By the midday break, the benchmark May contract on the Bursa Malaysia Derivatives Exchange had edged down 0.6 percent to 2,257 ringgit ($611) a tonne, marking a fifth day of losses.

Total traded volume stood at 22,063 lots of 25 tonnes, nearly double the usual 12,500 lots.

Traders, however, kept away from risky bets in the morning session ahead of key data on stocks and output in Malaysia, the world's No.2 grower and exporter.

"We are closing in on the 2,250 ringgit support level," the Kuala Lumpur-based trader added. "At this level, unless we have something more concrete to go by, people won't usually try to
break it, unless supply and demand fundamentals are weak."

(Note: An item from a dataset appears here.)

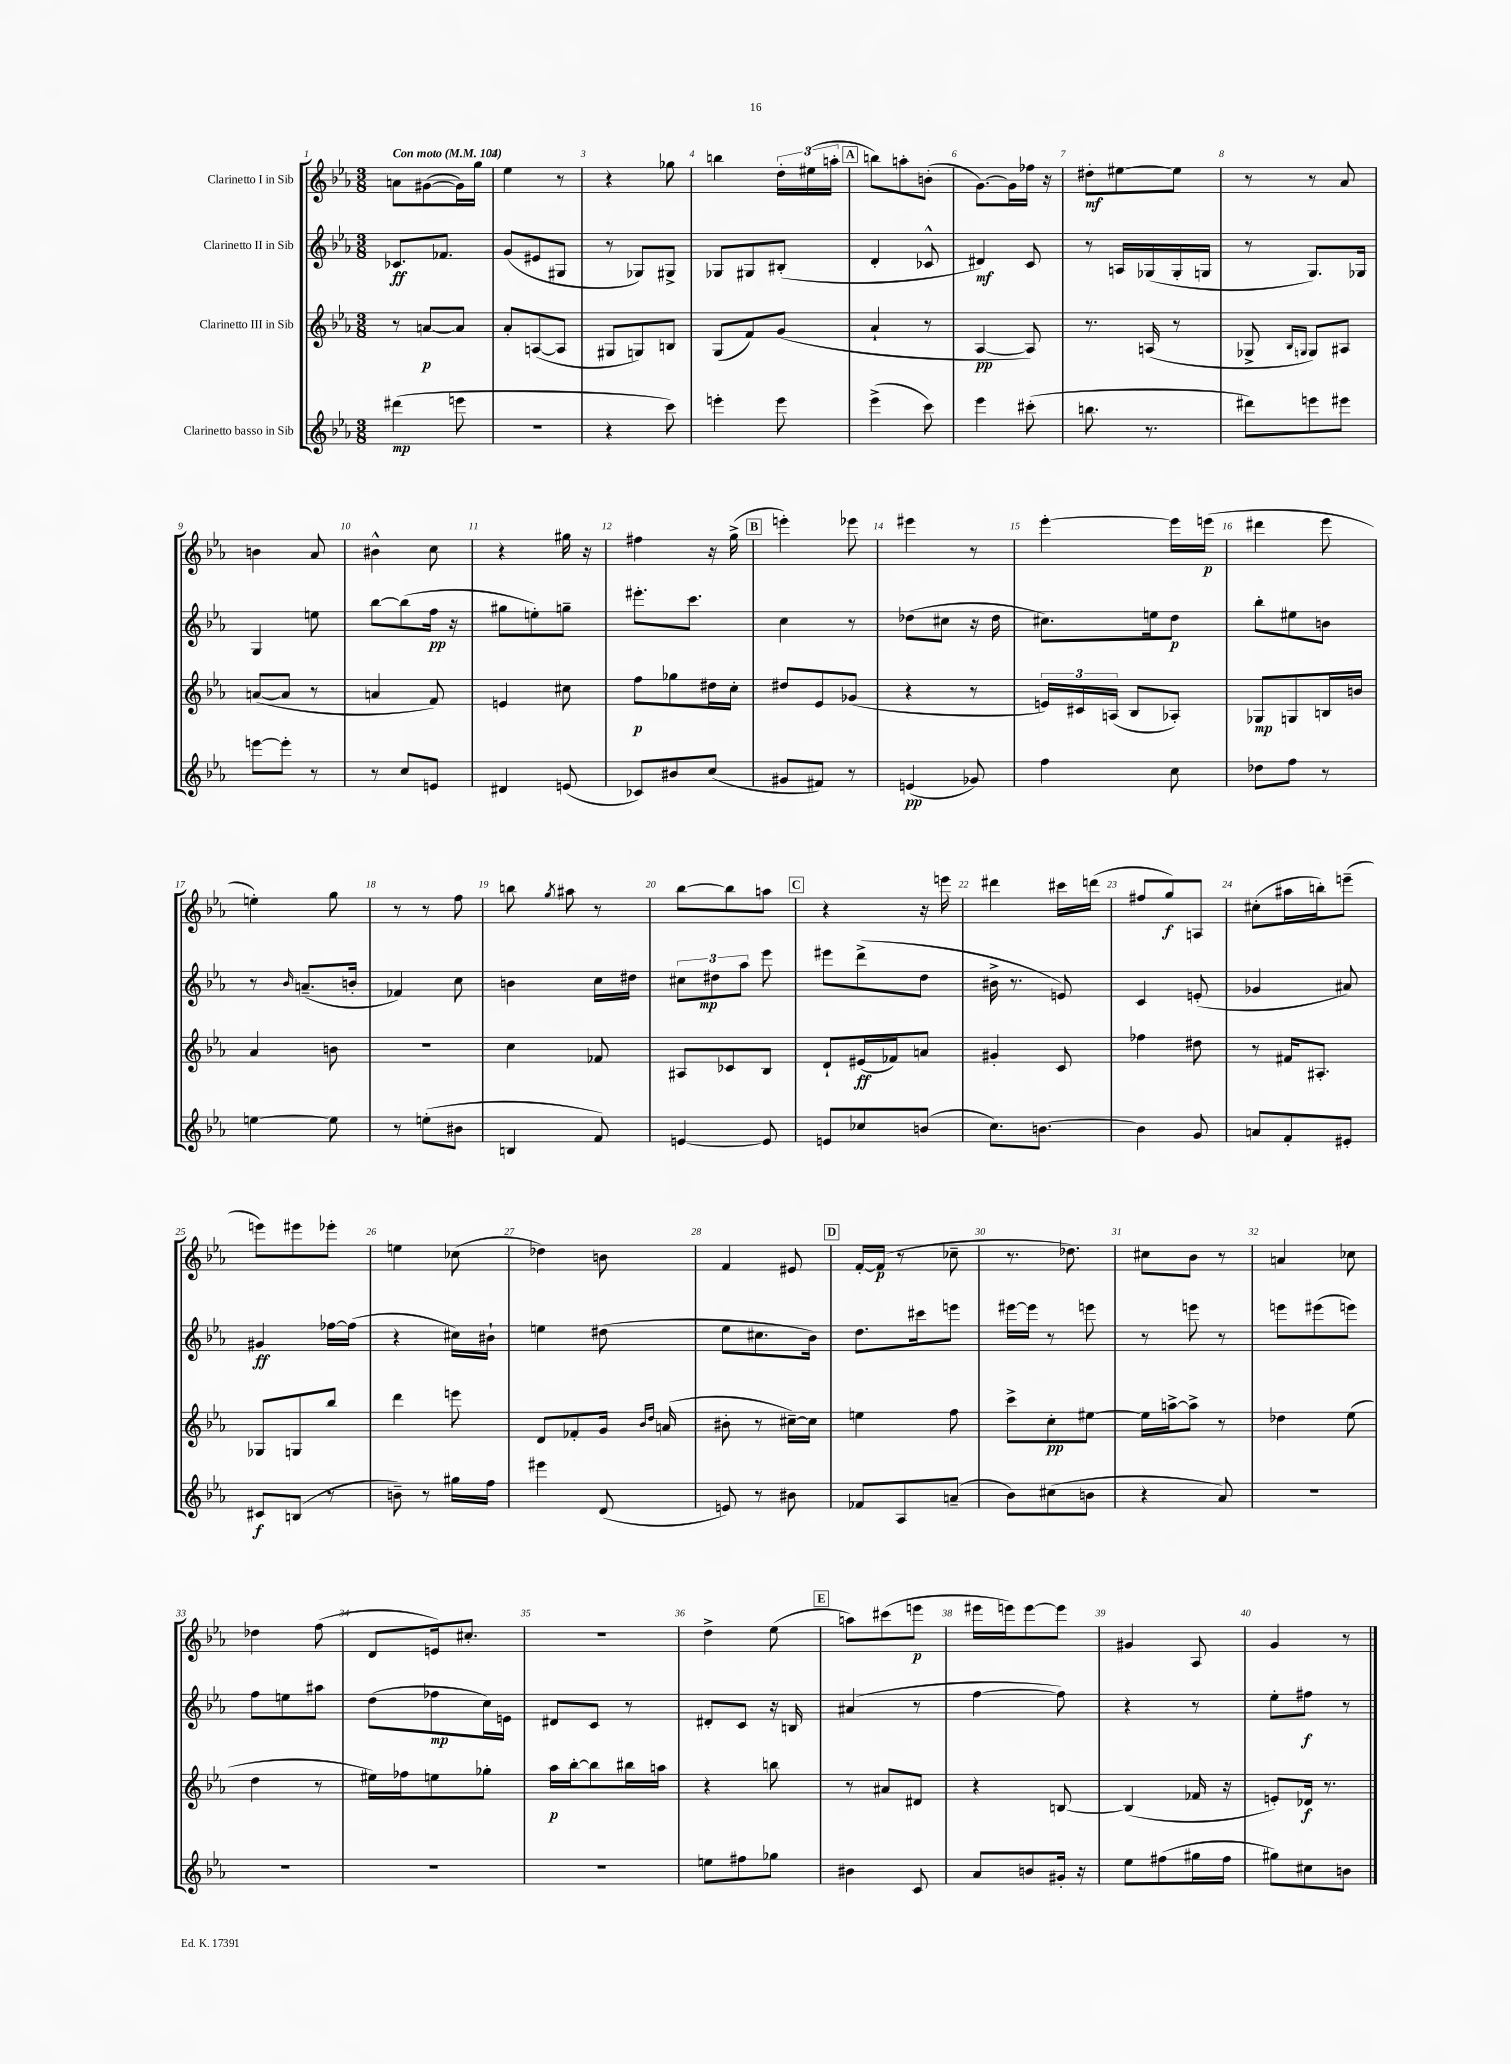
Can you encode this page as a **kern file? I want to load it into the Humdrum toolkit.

Malaysian Palm Oil Board data, released after the midday break, showed that Malaysian palm oil stocks hit a seven-month low of 1.74 million tonnes at the end of February, above trade
estimates for stocks to fall to 1.67 million tonnes.

Exports for the month, however, plunged to their weakest in nearly eight years, the MPOB said.  
    
Palm gained little respite from the slide in the ringgit against the U.S. dollar, which scored near 12-year highs on Tuesday to mount pressure onto most emerging Asian currencies.

A weaker ringgit, which was forced down to a March 2009 low of 3.6970 on Tuesday, typically makes the ringgit-priced feedstock cheaper for overseas buyers. But the dollar's strength
also hurt oil prices, which in turn weighed on palm.

Brent crude gave up most of its early gains and steadied above $58.50 a barrel on Tuesday, supported by data showing annual consumer inflation in top energy consumer China recovered
last month while a firmer dollar kept a lid on prices.   

In vegetable oil markets, the most active May soybean oil contract on the Dalian Commodity Exchange fell 0.6 percent in early Asian trade. The U.S. soyoil contract for May dropped 0.1 percent.